自動拡張機能は、 シン・プロビジョニング・ボリューム がその容量を使い尽くしてオフラインになることを防ぎます。 シン・プロビジョニング・ボリューム は容量を使用するため、自動拡張機能は、 予備容量と呼ばれる未使用の実容量の固定量を維持します。 データ削減プール内のシン・プロビジョニング・ボリュームの場合、使用スペースの急増対応を考慮した容量を保持するために、常に自動拡張機能が有効にされています。 標準プール内のシン・プロビジョニング・ボリュームの場合は、自動拡張機能はオプションです。 ただし、この機能を有効にしないと、使用スペースの急増対応を考慮した容量が使用し尽くされることで、ボリュームがオフラインになる可能性があります。 標準プールを使用していて、アプリケーションが自動拡張機能を必要とするかどうかを判別したい場合は、自動拡張機能をオフにしたテスト シン・プロビジョニング・ボリューム を作成することができます。 アプリケーションが原因でボリュームの容量が使い尽くされ、オフラインになった場合は、自動拡張機能をオンにして VDisk を作成できます。
シン・プロビジョニング・ボリュームの変換
シン・プロビジョニング・ボリュームを、標準プロビジョニング・ボリュームに変換できます。
- 単一コピーのシン・プロビジョニング・ボリュームを選択します。
- 標準プロビジョニング・コピーをボリュームに追加します。 標準プロビジョニング・ボリュームが同期化された後に、シン・プロビジョニング・コピーをシステムに自動的に削除させることを選択でき、手動で削除することもできます。
- ボリューム のミラーリング機能が同期化するのを待ちます。
- 標準プロビジョニング・ボリュームからシン・プロビジョニング・コピーを削除します。
標準プロビジョニング・ボリュームの変換
標準プロビジョニング・ボリュームを、シン・プロビジョニング・ボリュームに変換できます。
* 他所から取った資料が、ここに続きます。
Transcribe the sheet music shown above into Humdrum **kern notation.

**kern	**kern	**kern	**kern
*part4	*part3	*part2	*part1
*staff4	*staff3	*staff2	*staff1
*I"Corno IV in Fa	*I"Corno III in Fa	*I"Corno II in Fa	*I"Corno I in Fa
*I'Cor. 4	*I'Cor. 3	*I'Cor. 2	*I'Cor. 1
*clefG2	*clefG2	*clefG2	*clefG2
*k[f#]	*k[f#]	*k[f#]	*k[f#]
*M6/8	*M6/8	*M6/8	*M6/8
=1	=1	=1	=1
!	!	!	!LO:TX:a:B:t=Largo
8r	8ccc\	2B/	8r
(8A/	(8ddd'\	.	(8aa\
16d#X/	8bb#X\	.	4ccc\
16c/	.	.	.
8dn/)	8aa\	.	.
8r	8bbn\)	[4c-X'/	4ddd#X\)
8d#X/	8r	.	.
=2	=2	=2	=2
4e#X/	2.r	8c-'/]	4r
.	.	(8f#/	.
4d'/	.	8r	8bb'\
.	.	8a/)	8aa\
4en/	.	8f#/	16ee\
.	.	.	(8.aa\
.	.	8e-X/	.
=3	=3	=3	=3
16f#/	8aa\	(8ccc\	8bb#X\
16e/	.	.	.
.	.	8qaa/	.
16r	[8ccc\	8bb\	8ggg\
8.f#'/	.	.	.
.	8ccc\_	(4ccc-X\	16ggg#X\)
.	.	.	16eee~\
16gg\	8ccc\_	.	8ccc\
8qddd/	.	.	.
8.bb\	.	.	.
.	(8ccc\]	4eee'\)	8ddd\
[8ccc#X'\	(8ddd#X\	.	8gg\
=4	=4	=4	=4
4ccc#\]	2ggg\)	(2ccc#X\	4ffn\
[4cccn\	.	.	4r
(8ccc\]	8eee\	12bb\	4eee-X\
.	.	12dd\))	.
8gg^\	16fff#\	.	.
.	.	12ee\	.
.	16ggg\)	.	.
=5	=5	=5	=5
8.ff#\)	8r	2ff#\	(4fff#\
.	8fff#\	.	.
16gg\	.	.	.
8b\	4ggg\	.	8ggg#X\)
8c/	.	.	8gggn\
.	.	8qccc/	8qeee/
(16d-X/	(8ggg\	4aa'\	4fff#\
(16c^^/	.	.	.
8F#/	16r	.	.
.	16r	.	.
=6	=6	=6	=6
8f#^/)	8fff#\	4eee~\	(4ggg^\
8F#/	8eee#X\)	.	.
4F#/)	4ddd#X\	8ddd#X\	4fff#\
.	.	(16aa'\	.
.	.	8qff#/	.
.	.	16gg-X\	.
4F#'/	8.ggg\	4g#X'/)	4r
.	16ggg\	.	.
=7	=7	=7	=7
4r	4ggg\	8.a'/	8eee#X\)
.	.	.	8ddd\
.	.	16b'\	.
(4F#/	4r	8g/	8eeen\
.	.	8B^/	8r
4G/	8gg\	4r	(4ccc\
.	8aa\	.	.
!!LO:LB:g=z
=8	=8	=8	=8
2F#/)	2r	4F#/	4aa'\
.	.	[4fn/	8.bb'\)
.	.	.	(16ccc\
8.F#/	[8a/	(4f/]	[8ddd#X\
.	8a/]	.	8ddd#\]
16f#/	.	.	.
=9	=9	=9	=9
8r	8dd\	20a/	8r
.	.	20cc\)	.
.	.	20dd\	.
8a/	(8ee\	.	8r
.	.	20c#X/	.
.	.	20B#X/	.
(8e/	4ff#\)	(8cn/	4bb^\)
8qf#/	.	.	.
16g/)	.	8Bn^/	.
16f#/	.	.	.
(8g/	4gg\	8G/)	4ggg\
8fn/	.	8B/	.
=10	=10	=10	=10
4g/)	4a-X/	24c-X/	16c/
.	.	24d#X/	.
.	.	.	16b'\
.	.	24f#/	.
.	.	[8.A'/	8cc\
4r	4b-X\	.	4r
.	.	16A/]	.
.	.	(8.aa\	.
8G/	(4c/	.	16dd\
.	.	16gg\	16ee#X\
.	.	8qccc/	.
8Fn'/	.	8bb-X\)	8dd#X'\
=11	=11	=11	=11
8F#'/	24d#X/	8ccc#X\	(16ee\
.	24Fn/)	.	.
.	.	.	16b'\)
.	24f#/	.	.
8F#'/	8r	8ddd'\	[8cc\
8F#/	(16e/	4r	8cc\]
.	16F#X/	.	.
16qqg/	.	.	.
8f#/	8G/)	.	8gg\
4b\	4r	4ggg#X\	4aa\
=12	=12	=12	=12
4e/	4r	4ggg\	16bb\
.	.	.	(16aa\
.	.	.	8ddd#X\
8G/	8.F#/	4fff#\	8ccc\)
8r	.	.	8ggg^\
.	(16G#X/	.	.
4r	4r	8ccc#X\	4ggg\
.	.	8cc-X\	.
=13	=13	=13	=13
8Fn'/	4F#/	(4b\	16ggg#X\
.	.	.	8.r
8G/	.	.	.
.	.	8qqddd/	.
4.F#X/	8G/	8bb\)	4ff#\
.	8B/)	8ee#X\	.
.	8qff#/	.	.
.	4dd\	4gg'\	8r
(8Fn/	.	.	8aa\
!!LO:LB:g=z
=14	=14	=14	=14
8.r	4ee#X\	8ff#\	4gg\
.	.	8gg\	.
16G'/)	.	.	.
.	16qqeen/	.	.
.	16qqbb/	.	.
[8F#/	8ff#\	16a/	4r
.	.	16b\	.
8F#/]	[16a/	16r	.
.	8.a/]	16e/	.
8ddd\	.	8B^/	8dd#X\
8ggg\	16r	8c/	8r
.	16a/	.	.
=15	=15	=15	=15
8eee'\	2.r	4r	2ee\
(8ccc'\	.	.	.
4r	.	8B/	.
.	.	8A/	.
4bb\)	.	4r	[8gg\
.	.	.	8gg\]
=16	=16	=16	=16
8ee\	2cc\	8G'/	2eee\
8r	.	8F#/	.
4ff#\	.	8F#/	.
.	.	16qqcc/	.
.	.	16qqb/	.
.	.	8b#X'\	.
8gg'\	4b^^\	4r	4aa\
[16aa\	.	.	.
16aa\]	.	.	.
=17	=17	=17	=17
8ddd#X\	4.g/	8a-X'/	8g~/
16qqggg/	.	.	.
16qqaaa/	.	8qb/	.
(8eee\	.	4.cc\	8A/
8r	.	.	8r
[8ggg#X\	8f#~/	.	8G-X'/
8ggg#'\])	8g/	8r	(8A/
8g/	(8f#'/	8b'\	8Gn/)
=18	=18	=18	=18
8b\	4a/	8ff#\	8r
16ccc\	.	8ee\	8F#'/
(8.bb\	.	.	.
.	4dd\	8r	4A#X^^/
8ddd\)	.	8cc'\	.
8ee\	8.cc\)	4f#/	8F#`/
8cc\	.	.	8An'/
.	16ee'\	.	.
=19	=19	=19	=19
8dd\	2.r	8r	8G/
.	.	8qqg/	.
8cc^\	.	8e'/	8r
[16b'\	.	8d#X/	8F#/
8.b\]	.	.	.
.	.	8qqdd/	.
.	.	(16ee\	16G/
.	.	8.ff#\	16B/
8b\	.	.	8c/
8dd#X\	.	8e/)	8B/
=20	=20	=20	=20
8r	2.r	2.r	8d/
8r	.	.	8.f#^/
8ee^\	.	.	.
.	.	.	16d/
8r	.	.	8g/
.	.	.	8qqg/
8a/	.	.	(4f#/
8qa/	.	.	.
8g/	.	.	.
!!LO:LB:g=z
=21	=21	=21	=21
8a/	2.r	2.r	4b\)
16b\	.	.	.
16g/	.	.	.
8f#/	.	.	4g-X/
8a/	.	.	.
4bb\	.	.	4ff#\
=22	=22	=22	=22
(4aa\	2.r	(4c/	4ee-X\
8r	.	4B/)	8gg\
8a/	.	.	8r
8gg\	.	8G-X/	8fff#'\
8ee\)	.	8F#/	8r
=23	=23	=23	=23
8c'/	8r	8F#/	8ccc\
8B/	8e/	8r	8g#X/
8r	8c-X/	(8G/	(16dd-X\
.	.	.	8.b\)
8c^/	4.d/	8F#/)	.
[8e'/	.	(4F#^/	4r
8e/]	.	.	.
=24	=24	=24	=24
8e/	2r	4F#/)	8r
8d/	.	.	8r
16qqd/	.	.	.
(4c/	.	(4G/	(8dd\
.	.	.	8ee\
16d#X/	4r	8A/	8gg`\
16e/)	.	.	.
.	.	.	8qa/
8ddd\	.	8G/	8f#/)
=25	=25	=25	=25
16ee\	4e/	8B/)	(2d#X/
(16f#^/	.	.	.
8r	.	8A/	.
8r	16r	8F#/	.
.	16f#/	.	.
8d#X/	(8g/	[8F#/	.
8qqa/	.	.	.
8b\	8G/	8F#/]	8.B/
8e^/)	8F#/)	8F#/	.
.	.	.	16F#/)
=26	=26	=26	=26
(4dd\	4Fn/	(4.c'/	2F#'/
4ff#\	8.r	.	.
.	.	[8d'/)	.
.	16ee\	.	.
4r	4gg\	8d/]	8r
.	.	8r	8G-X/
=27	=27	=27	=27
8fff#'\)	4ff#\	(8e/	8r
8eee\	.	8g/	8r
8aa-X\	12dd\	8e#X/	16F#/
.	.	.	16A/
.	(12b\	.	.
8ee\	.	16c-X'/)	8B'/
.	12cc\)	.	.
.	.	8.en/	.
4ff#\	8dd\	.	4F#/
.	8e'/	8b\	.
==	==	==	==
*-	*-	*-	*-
- 単一コピーの、標準プロビジョニング・ボリュームを選択します。
- このボリュームにシン・プロビジョニング・ボリュームのコピーを追加します。
小さい実容量および自動拡張機能を使用します。 シン・プロビジョニングされたボリュームが同期化された後に、標準プロビジョニング・コピーをシステムに自動的に削除させるよう選択でき、手動で削除することもできます。
- ボリューム のミラーリング機能がコピーを同期化するのを待ちます。
- シン・プロビジョニング・ボリュームから、標準プロビジョニング・ボリュームのコピーを削除します。
すべてゼロが入っている標準プロビジョニング・ボリュームのグレーンがあっても、シン・プロビジョニング・ボリュームのコピーに実容量が割り振られることはありません。 ミラーリングされたコピーを作成する前に、ボリューム上の利用可能容量を、すべてゼロが入っているファイルで埋めることができます。